## Problem description
Extract every line of the items below, reproducing each one character for character with no changes.
◆ ◆ ◆ ◆
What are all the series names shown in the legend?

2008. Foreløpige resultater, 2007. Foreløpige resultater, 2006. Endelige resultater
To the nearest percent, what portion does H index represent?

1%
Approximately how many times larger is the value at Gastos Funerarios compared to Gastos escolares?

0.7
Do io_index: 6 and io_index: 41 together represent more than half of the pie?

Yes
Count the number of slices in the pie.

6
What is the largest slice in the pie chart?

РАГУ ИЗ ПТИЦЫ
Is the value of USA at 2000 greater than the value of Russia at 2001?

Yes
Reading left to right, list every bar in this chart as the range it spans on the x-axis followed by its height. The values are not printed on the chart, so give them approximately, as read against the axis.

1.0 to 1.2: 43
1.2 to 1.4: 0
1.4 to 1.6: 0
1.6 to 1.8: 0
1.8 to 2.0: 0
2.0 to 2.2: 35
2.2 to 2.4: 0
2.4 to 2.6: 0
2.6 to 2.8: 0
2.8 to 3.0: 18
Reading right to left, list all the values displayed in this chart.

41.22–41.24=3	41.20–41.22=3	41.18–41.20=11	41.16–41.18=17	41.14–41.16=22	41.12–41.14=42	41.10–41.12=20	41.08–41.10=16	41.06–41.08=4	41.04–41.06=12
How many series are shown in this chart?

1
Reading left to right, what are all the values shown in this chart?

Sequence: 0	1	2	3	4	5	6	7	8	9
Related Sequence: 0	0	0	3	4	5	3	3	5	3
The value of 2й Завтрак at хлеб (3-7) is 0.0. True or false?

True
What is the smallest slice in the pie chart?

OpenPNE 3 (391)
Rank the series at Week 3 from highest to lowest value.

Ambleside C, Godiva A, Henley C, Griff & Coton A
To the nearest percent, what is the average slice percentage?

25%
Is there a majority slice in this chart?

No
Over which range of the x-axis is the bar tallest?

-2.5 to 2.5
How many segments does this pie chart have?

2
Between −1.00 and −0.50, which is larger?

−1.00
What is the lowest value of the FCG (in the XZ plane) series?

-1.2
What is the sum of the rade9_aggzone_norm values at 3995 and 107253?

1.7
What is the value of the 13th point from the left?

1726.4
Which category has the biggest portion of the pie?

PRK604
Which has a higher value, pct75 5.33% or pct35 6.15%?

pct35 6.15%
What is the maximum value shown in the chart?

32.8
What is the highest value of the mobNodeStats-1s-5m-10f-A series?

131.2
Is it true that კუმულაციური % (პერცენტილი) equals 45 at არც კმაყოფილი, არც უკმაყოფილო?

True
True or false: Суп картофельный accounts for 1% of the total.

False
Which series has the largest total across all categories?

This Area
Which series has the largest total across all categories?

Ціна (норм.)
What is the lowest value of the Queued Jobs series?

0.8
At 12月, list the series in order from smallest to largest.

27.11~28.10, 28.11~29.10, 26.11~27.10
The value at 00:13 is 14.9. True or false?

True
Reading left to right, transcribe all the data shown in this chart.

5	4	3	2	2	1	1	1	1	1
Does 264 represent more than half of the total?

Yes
◆ ◆ ◆ ◆
## Output below
What are all the series names shown in the legend?

2008. Foreløpige resultater, 2007. Foreløpige resultater, 2006. Endelige resultater
To the nearest percent, what portion does H index represent?

1%
Approximately how many times larger is the value at Gastos Funerarios compared to Gastos escolares?

0.7
Do io_index: 6 and io_index: 41 together represent more than half of the pie?

Yes
Count the number of slices in the pie.

6
What is the largest slice in the pie chart?

РАГУ ИЗ ПТИЦЫ
Is the value of USA at 2000 greater than the value of Russia at 2001?

Yes
Reading left to right, list every bar in this chart as the range it spans on the x-axis followed by its height. The values are not printed on the chart, so give them approximately, as read against the axis.

1.0 to 1.2: 43
1.2 to 1.4: 0
1.4 to 1.6: 0
1.6 to 1.8: 0
1.8 to 2.0: 0
2.0 to 2.2: 35
2.2 to 2.4: 0
2.4 to 2.6: 0
2.6 to 2.8: 0
2.8 to 3.0: 18
Reading right to left, list all the values displayed in this chart.

41.22–41.24=3	41.20–41.22=3	41.18–41.20=11	41.16–41.18=17	41.14–41.16=22	41.12–41.14=42	41.10–41.12=20	41.08–41.10=16	41.06–41.08=4	41.04–41.06=12
How many series are shown in this chart?

1
Reading left to right, what are all the values shown in this chart?

Sequence: 0	1	2	3	4	5	6	7	8	9
Related Sequence: 0	0	0	3	4	5	3	3	5	3
The value of 2й Завтрак at хлеб (3-7) is 0.0. True or false?

True
What is the smallest slice in the pie chart?

OpenPNE 3 (391)
Rank the series at Week 3 from highest to lowest value.

Ambleside C, Godiva A, Henley C, Griff & Coton A
To the nearest percent, what is the average slice percentage?

25%
Is there a majority slice in this chart?

No
Over which range of the x-axis is the bar tallest?

-2.5 to 2.5
How many segments does this pie chart have?

2
Between −1.00 and −0.50, which is larger?

−1.00
What is the lowest value of the FCG (in the XZ plane) series?

-1.2
What is the sum of the rade9_aggzone_norm values at 3995 and 107253?

1.7
What is the value of the 13th point from the left?

1726.4
Which category has the biggest portion of the pie?

PRK604
Which has a higher value, pct75 5.33% or pct35 6.15%?

pct35 6.15%
What is the maximum value shown in the chart?

32.8
What is the highest value of the mobNodeStats-1s-5m-10f-A series?

131.2
Is it true that კუმულაციური % (პერცენტილი) equals 45 at არც კმაყოფილი, არც უკმაყოფილო?

True
True or false: Суп картофельный accounts for 1% of the total.

False
Which series has the largest total across all categories?

This Area
Which series has the largest total across all categories?

Ціна (норм.)
What is the lowest value of the Queued Jobs series?

0.8
At 12月, list the series in order from smallest to largest.

27.11~28.10, 28.11~29.10, 26.11~27.10
The value at 00:13 is 14.9. True or false?

True
Reading left to right, transcribe all the data shown in this chart.

5	4	3	2	2	1	1	1	1	1
Does 264 represent more than half of the total?

Yes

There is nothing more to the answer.